Rewrite the material below, changing each occurrence of "pose" to "camera" and leaving everything else untouched.
····················
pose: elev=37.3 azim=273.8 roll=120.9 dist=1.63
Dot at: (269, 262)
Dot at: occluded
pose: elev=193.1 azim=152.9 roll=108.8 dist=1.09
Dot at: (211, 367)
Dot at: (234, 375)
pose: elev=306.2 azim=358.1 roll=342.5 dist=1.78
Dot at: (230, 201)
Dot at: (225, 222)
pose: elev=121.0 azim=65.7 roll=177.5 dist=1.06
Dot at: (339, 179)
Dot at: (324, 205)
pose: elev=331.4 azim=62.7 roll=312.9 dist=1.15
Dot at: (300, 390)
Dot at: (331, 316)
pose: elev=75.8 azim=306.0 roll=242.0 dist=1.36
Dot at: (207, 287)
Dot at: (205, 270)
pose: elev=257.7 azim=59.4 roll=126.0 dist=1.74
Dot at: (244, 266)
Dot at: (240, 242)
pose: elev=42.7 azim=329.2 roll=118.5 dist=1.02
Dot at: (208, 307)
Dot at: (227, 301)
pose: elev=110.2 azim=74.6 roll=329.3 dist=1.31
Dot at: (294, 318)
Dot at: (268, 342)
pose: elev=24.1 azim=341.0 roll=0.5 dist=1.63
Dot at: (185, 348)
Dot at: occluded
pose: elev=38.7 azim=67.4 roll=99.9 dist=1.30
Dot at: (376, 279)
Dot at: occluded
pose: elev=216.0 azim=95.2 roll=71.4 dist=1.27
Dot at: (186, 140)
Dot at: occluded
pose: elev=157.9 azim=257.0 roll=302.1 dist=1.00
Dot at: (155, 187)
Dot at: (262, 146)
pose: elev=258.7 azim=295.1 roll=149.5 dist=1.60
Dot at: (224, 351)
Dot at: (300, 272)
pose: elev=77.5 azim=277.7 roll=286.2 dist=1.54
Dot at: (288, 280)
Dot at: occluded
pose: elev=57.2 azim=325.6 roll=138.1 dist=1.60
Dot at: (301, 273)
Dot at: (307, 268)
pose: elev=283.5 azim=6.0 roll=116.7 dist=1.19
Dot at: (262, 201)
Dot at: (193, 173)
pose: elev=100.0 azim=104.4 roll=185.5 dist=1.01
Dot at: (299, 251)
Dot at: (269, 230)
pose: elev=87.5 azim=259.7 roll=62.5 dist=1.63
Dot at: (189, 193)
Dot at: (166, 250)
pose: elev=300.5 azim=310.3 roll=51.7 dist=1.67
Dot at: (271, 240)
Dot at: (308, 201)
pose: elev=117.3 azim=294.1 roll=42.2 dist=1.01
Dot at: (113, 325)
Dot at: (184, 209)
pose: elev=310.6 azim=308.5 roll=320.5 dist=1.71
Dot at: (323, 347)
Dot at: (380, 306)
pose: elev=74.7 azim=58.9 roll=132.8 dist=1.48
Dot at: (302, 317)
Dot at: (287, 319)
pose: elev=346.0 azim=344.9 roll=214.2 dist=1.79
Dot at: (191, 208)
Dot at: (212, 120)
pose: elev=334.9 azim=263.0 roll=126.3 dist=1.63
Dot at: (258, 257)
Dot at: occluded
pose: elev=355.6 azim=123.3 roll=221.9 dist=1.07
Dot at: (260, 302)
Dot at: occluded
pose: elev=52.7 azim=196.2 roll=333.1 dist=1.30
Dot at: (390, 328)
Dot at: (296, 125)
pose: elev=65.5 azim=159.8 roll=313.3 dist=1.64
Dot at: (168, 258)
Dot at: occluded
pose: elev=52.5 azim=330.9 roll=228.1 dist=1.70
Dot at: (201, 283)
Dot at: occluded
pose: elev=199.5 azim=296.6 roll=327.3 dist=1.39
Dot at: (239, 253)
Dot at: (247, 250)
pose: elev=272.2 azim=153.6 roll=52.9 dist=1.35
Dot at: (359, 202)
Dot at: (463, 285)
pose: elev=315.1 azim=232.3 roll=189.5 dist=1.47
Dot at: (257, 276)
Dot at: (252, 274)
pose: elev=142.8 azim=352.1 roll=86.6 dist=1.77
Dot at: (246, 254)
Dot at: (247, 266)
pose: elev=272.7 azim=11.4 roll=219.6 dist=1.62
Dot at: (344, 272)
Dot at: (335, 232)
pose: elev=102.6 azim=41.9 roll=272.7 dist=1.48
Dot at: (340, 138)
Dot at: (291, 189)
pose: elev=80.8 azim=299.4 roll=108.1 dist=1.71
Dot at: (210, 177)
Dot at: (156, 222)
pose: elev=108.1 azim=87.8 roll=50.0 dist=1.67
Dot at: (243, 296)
····················
Finished answer:
camera: elev=37.3 azim=273.8 roll=120.9 dist=1.63
Dot at: (269, 262)
Dot at: occluded
camera: elev=193.1 azim=152.9 roll=108.8 dist=1.09
Dot at: (211, 367)
Dot at: (234, 375)
camera: elev=306.2 azim=358.1 roll=342.5 dist=1.78
Dot at: (230, 201)
Dot at: (225, 222)
camera: elev=121.0 azim=65.7 roll=177.5 dist=1.06
Dot at: (339, 179)
Dot at: (324, 205)
camera: elev=331.4 azim=62.7 roll=312.9 dist=1.15
Dot at: (300, 390)
Dot at: (331, 316)
camera: elev=75.8 azim=306.0 roll=242.0 dist=1.36
Dot at: (207, 287)
Dot at: (205, 270)
camera: elev=257.7 azim=59.4 roll=126.0 dist=1.74
Dot at: (244, 266)
Dot at: (240, 242)
camera: elev=42.7 azim=329.2 roll=118.5 dist=1.02
Dot at: (208, 307)
Dot at: (227, 301)
camera: elev=110.2 azim=74.6 roll=329.3 dist=1.31
Dot at: (294, 318)
Dot at: (268, 342)
camera: elev=24.1 azim=341.0 roll=0.5 dist=1.63
Dot at: (185, 348)
Dot at: occluded
camera: elev=38.7 azim=67.4 roll=99.9 dist=1.30
Dot at: (376, 279)
Dot at: occluded
camera: elev=216.0 azim=95.2 roll=71.4 dist=1.27
Dot at: (186, 140)
Dot at: occluded
camera: elev=157.9 azim=257.0 roll=302.1 dist=1.00
Dot at: (155, 187)
Dot at: (262, 146)
camera: elev=258.7 azim=295.1 roll=149.5 dist=1.60
Dot at: (224, 351)
Dot at: (300, 272)
camera: elev=77.5 azim=277.7 roll=286.2 dist=1.54
Dot at: (288, 280)
Dot at: occluded
camera: elev=57.2 azim=325.6 roll=138.1 dist=1.60
Dot at: (301, 273)
Dot at: (307, 268)
camera: elev=283.5 azim=6.0 roll=116.7 dist=1.19
Dot at: (262, 201)
Dot at: (193, 173)
camera: elev=100.0 azim=104.4 roll=185.5 dist=1.01
Dot at: (299, 251)
Dot at: (269, 230)
camera: elev=87.5 azim=259.7 roll=62.5 dist=1.63
Dot at: (189, 193)
Dot at: (166, 250)
camera: elev=300.5 azim=310.3 roll=51.7 dist=1.67
Dot at: (271, 240)
Dot at: (308, 201)
camera: elev=117.3 azim=294.1 roll=42.2 dist=1.01
Dot at: (113, 325)
Dot at: (184, 209)
camera: elev=310.6 azim=308.5 roll=320.5 dist=1.71
Dot at: (323, 347)
Dot at: (380, 306)
camera: elev=74.7 azim=58.9 roll=132.8 dist=1.48
Dot at: (302, 317)
Dot at: (287, 319)
camera: elev=346.0 azim=344.9 roll=214.2 dist=1.79
Dot at: (191, 208)
Dot at: (212, 120)
camera: elev=334.9 azim=263.0 roll=126.3 dist=1.63
Dot at: (258, 257)
Dot at: occluded
camera: elev=355.6 azim=123.3 roll=221.9 dist=1.07
Dot at: (260, 302)
Dot at: occluded
camera: elev=52.7 azim=196.2 roll=333.1 dist=1.30
Dot at: (390, 328)
Dot at: (296, 125)
camera: elev=65.5 azim=159.8 roll=313.3 dist=1.64
Dot at: (168, 258)
Dot at: occluded
camera: elev=52.5 azim=330.9 roll=228.1 dist=1.70
Dot at: (201, 283)
Dot at: occluded
camera: elev=199.5 azim=296.6 roll=327.3 dist=1.39
Dot at: (239, 253)
Dot at: (247, 250)
camera: elev=272.2 azim=153.6 roll=52.9 dist=1.35
Dot at: (359, 202)
Dot at: (463, 285)
camera: elev=315.1 azim=232.3 roll=189.5 dist=1.47
Dot at: (257, 276)
Dot at: (252, 274)
camera: elev=142.8 azim=352.1 roll=86.6 dist=1.77
Dot at: (246, 254)
Dot at: (247, 266)
camera: elev=272.7 azim=11.4 roll=219.6 dist=1.62
Dot at: (344, 272)
Dot at: (335, 232)
camera: elev=102.6 azim=41.9 roll=272.7 dist=1.48
Dot at: (340, 138)
Dot at: (291, 189)
camera: elev=80.8 azim=299.4 roll=108.1 dist=1.71
Dot at: (210, 177)
Dot at: (156, 222)
camera: elev=108.1 azim=87.8 roll=50.0 dist=1.67
Dot at: (243, 296)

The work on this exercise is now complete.